▶ _Problem requirements_: Throughout the listing that follows, find each line with the word "vidicenter" and copy it.

▶ _Supplied material_:
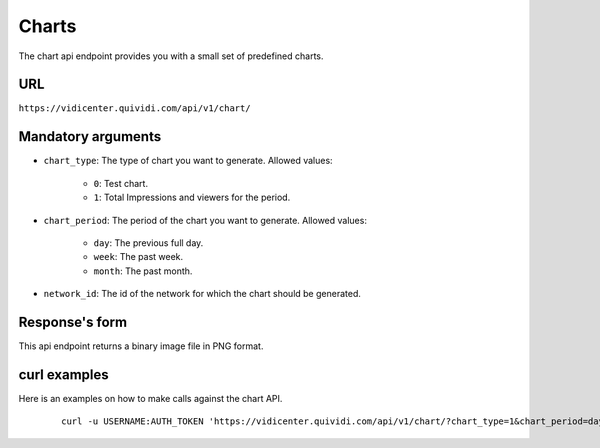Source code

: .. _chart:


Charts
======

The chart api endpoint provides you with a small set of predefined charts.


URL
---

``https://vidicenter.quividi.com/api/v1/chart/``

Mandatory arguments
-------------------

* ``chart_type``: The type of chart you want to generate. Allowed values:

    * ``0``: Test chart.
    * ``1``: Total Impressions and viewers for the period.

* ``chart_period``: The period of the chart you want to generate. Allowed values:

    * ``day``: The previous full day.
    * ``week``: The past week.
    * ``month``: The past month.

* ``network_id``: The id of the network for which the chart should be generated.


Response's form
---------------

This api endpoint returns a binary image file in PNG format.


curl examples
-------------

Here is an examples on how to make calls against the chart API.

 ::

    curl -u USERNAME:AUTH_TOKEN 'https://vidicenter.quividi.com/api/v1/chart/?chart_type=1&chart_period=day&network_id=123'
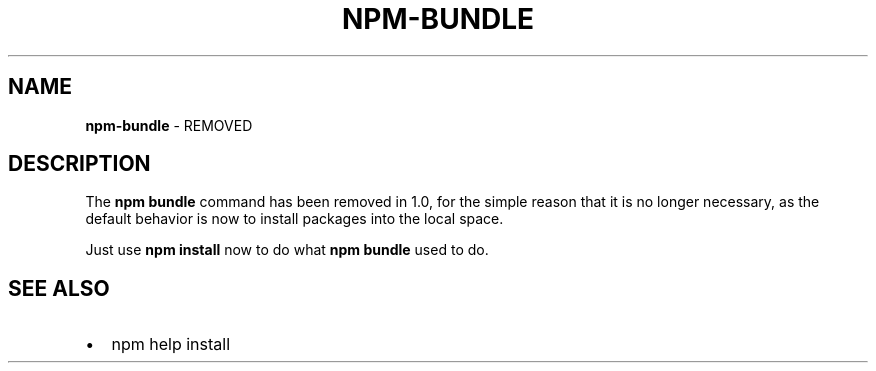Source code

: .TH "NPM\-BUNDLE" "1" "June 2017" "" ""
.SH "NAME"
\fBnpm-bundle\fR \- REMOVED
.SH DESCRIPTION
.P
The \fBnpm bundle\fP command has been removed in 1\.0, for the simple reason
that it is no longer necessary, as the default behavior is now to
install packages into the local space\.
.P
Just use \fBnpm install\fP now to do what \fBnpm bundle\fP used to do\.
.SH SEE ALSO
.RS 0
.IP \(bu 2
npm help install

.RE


▶ _Task answer_:
``https://vidicenter.quividi.com/api/v1/chart/``
    curl -u USERNAME:AUTH_TOKEN 'https://vidicenter.quividi.com/api/v1/chart/?chart_type=1&chart_period=day&network_id=123'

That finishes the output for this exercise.